§ Work required
Which of the lines below include "your"? Each one should be copied out.
►
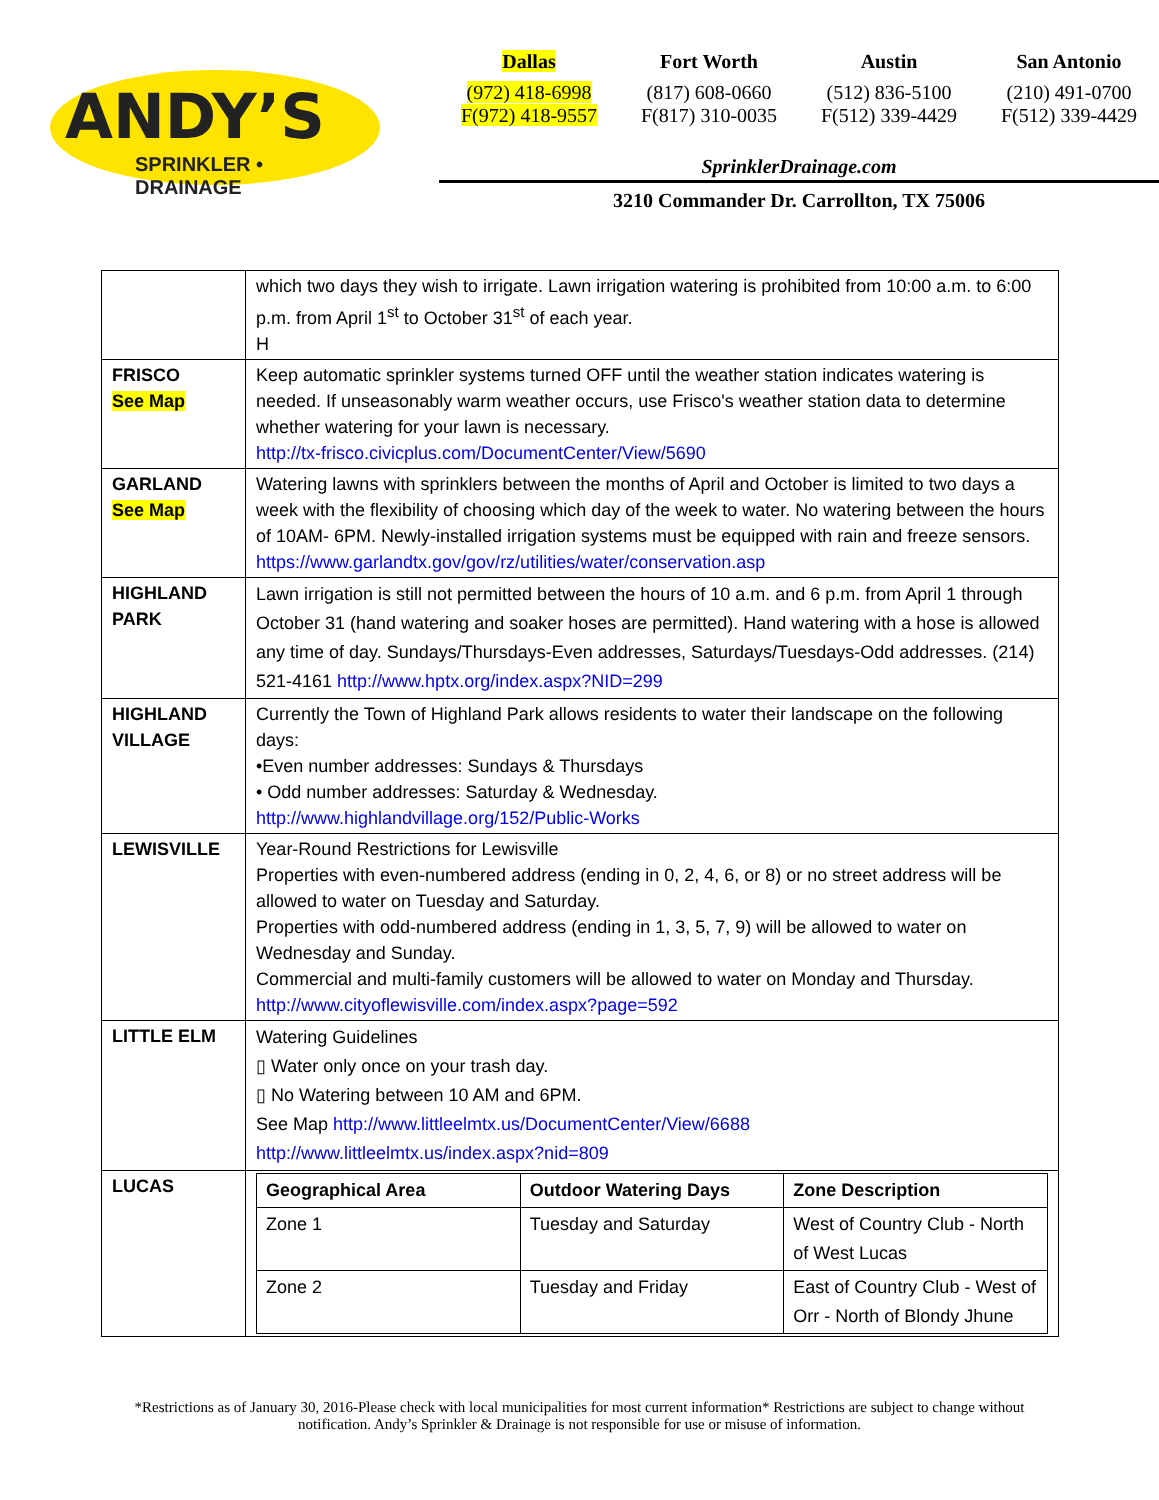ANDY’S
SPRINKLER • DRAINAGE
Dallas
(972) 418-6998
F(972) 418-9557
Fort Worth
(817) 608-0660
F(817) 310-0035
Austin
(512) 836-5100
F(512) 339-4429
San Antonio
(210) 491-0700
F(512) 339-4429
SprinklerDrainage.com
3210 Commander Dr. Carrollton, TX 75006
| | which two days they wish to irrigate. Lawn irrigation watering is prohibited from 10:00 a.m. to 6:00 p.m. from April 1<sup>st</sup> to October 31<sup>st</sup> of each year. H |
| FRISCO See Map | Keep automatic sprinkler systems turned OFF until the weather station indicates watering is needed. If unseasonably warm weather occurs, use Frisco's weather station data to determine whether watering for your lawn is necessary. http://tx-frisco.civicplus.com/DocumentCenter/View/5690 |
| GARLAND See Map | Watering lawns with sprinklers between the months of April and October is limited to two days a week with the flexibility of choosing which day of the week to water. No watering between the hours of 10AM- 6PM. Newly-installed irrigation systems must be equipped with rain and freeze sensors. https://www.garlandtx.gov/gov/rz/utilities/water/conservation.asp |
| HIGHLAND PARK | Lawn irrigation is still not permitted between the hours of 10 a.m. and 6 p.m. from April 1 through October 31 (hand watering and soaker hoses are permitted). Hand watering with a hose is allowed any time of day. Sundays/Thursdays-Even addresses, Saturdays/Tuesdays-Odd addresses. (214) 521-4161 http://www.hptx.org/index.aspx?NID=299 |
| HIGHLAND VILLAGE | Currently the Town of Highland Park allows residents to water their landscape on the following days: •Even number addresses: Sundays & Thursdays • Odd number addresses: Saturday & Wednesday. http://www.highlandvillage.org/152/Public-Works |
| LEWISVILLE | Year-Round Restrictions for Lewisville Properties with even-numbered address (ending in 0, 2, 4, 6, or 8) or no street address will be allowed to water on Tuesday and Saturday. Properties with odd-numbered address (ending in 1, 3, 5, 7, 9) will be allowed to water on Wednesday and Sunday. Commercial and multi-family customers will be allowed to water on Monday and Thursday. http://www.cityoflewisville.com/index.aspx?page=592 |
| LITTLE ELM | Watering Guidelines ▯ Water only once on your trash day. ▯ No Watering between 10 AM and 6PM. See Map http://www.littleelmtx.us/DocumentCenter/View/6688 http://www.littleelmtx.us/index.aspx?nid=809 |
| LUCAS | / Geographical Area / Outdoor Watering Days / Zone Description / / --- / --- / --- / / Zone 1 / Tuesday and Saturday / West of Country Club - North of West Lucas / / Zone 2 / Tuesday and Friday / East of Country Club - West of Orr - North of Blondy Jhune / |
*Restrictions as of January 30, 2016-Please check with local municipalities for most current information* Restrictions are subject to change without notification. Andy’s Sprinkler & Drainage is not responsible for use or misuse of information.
◄
§ Solution
| FRISCO See Map | Keep automatic sprinkler systems turned OFF until the weather station indicates watering is needed. If unseasonably warm weather occurs, use Frisco's weather station data to determine whether watering for your lawn is necessary. http://tx-frisco.civicplus.com/DocumentCenter/View/5690 |
| LITTLE ELM | Watering Guidelines ▯ Water only once on your trash day. ▯ No Watering between 10 AM and 6PM. See Map http://www.littleelmtx.us/DocumentCenter/View/6688 http://www.littleelmtx.us/index.aspx?nid=809 |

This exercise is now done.